_HOW TO COMPLETE THIS TASK_
Set down every entry exactly as it was written.

_MATERIAL FOR THE TASK_

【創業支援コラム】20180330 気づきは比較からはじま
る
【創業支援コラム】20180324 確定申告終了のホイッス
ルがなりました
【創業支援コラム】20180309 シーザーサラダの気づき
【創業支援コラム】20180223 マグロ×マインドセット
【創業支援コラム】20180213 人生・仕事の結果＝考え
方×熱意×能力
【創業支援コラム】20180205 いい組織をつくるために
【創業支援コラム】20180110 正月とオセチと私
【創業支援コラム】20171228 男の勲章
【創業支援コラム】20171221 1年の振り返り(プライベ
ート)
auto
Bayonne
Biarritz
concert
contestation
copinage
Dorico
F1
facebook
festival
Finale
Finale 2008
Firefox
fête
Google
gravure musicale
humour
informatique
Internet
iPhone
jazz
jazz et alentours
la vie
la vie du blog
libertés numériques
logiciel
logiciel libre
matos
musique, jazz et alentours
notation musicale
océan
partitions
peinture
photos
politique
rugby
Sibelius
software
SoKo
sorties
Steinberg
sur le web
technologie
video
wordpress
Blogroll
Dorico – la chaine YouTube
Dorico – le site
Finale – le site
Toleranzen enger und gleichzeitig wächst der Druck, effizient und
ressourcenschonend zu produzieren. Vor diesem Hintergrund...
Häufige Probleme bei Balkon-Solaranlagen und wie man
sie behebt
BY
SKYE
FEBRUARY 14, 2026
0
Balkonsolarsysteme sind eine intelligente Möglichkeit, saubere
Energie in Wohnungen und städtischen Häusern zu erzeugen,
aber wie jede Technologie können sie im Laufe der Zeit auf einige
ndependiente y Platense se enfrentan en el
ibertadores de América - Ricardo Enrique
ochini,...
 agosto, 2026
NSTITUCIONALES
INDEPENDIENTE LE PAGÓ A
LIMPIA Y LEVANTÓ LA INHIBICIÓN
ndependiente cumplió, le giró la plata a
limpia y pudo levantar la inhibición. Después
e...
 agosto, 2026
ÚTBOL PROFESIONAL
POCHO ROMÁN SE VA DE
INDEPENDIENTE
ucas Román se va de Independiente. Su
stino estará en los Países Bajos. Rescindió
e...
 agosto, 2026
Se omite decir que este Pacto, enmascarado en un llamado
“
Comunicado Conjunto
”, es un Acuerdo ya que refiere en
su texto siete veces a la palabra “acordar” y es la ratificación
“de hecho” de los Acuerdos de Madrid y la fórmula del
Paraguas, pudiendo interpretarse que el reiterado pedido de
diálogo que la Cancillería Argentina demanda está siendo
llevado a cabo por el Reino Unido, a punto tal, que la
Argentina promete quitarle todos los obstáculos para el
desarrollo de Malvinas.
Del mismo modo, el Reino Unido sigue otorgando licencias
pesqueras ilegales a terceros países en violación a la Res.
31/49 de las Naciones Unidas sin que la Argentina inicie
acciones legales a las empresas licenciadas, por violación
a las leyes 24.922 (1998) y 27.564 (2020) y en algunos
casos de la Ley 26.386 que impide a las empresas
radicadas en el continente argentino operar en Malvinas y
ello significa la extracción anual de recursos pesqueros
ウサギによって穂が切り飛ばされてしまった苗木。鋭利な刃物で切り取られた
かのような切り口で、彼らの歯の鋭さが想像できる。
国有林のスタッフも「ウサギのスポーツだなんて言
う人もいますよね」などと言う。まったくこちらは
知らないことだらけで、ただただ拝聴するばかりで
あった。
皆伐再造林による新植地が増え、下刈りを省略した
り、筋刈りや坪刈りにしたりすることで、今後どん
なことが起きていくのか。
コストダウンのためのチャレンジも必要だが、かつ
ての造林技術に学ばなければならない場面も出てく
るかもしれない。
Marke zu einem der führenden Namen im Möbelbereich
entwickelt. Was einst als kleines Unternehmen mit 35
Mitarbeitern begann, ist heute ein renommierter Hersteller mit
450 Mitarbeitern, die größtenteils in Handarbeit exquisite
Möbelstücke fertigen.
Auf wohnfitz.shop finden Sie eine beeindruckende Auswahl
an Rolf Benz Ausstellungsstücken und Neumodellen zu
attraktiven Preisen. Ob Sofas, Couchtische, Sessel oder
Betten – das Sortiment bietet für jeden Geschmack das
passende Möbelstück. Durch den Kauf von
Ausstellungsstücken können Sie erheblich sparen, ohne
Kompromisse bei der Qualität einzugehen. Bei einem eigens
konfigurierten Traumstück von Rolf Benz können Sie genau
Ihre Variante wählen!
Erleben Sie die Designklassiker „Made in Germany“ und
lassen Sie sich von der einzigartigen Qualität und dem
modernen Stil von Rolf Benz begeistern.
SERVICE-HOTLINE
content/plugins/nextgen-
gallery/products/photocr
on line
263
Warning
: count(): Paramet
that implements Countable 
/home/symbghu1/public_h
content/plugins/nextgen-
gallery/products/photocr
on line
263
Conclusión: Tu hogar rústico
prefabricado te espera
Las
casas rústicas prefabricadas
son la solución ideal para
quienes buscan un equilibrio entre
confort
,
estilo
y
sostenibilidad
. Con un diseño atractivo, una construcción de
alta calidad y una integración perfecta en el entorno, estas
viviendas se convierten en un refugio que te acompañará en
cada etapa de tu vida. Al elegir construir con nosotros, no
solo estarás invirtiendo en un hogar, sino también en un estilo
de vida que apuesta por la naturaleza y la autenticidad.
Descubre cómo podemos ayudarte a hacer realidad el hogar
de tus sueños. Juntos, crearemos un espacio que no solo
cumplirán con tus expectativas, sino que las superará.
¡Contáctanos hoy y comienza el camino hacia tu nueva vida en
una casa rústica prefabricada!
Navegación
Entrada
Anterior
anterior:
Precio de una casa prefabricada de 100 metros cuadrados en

_RESPONSE TO THE TASK_
【創業支援コラム】20180330 気づきは比較からはじま
る
【創業支援コラム】20180324 確定申告終了のホイッス
ルがなりました
【創業支援コラム】20180309 シーザーサラダの気づき
【創業支援コラム】20180223 マグロ×マインドセット
【創業支援コラム】20180213 人生・仕事の結果＝考え
方×熱意×能力
【創業支援コラム】20180205 いい組織をつくるために
【創業支援コラム】20180110 正月とオセチと私
【創業支援コラム】20171228 男の勲章
【創業支援コラム】20171221 1年の振り返り(プライベ
ート)
auto
Bayonne
Biarritz
concert
contestation
copinage
Dorico
F1
facebook
festival
Finale
Finale 2008
Firefox
fête
Google
gravure musicale
humour
informatique
Internet
iPhone
jazz
jazz et alentours
la vie
la vie du blog
libertés numériques
logiciel
logiciel libre
matos
musique, jazz et alentours
notation musicale
océan
partitions
peinture
photos
politique
rugby
Sibelius
software
SoKo
sorties
Steinberg
sur le web
technologie
video
wordpress
Blogroll
Dorico – la chaine YouTube
Dorico – le site
Finale – le site
Toleranzen enger und gleichzeitig wächst der Druck, effizient und
ressourcenschonend zu produzieren. Vor diesem Hintergrund...
Häufige Probleme bei Balkon-Solaranlagen und wie man
sie behebt
BY
SKYE
FEBRUARY 14, 2026
0
Balkonsolarsysteme sind eine intelligente Möglichkeit, saubere
Energie in Wohnungen und städtischen Häusern zu erzeugen,
aber wie jede Technologie können sie im Laufe der Zeit auf einige
ndependiente y Platense se enfrentan en el
ibertadores de América - Ricardo Enrique
ochini,...
 agosto, 2026
NSTITUCIONALES
INDEPENDIENTE LE PAGÓ A
LIMPIA Y LEVANTÓ LA INHIBICIÓN
ndependiente cumplió, le giró la plata a
limpia y pudo levantar la inhibición. Después
e...
 agosto, 2026
ÚTBOL PROFESIONAL
POCHO ROMÁN SE VA DE
INDEPENDIENTE
ucas Román se va de Independiente. Su
stino estará en los Países Bajos. Rescindió
e...
 agosto, 2026
Se omite decir que este Pacto, enmascarado en un llamado
“
Comunicado Conjunto
”, es un Acuerdo ya que refiere en
su texto siete veces a la palabra “acordar” y es la ratificación
“de hecho” de los Acuerdos de Madrid y la fórmula del
Paraguas, pudiendo interpretarse que el reiterado pedido de
diálogo que la Cancillería Argentina demanda está siendo
llevado a cabo por el Reino Unido, a punto tal, que la
Argentina promete quitarle todos los obstáculos para el
desarrollo de Malvinas.
Del mismo modo, el Reino Unido sigue otorgando licencias
pesqueras ilegales a terceros países en violación a la Res.
31/49 de las Naciones Unidas sin que la Argentina inicie
acciones legales a las empresas licenciadas, por violación
a las leyes 24.922 (1998) y 27.564 (2020) y en algunos
casos de la Ley 26.386 que impide a las empresas
radicadas en el continente argentino operar en Malvinas y
ello significa la extracción anual de recursos pesqueros
ウサギによって穂が切り飛ばされてしまった苗木。鋭利な刃物で切り取られた
かのような切り口で、彼らの歯の鋭さが想像できる。
国有林のスタッフも「ウサギのスポーツだなんて言
う人もいますよね」などと言う。まったくこちらは
知らないことだらけで、ただただ拝聴するばかりで
あった。
皆伐再造林による新植地が増え、下刈りを省略した
り、筋刈りや坪刈りにしたりすることで、今後どん
なことが起きていくのか。
コストダウンのためのチャレンジも必要だが、かつ
ての造林技術に学ばなければならない場面も出てく
るかもしれない。
Marke zu einem der führenden Namen im Möbelbereich
entwickelt. Was einst als kleines Unternehmen mit 35
Mitarbeitern begann, ist heute ein renommierter Hersteller mit
450 Mitarbeitern, die größtenteils in Handarbeit exquisite
Möbelstücke fertigen.
Auf wohnfitz.shop finden Sie eine beeindruckende Auswahl
an Rolf Benz Ausstellungsstücken und Neumodellen zu
attraktiven Preisen. Ob Sofas, Couchtische, Sessel oder
Betten – das Sortiment bietet für jeden Geschmack das
passende Möbelstück. Durch den Kauf von
Ausstellungsstücken können Sie erheblich sparen, ohne
Kompromisse bei der Qualität einzugehen. Bei einem eigens
konfigurierten Traumstück von Rolf Benz können Sie genau
Ihre Variante wählen!
Erleben Sie die Designklassiker „Made in Germany“ und
lassen Sie sich von der einzigartigen Qualität und dem
modernen Stil von Rolf Benz begeistern.
SERVICE-HOTLINE
content/plugins/nextgen-
gallery/products/photocr
on line
263
Warning
: count(): Paramet
that implements Countable 
/home/symbghu1/public_h
content/plugins/nextgen-
gallery/products/photocr
on line
263
Conclusión: Tu hogar rústico
prefabricado te espera
Las
casas rústicas prefabricadas
son la solución ideal para
quienes buscan un equilibrio entre
confort
,
estilo
y
sostenibilidad
. Con un diseño atractivo, una construcción de
alta calidad y una integración perfecta en el entorno, estas
viviendas se convierten en un refugio que te acompañará en
cada etapa de tu vida. Al elegir construir con nosotros, no
solo estarás invirtiendo en un hogar, sino también en un estilo
de vida que apuesta por la naturaleza y la autenticidad.
Descubre cómo podemos ayudarte a hacer realidad el hogar
de tus sueños. Juntos, crearemos un espacio que no solo
cumplirán con tus expectativas, sino que las superará.
¡Contáctanos hoy y comienza el camino hacia tu nueva vida en
una casa rústica prefabricada!
Navegación
Entrada
Anterior
anterior:
Precio de una casa prefabricada de 100 metros cuadrados en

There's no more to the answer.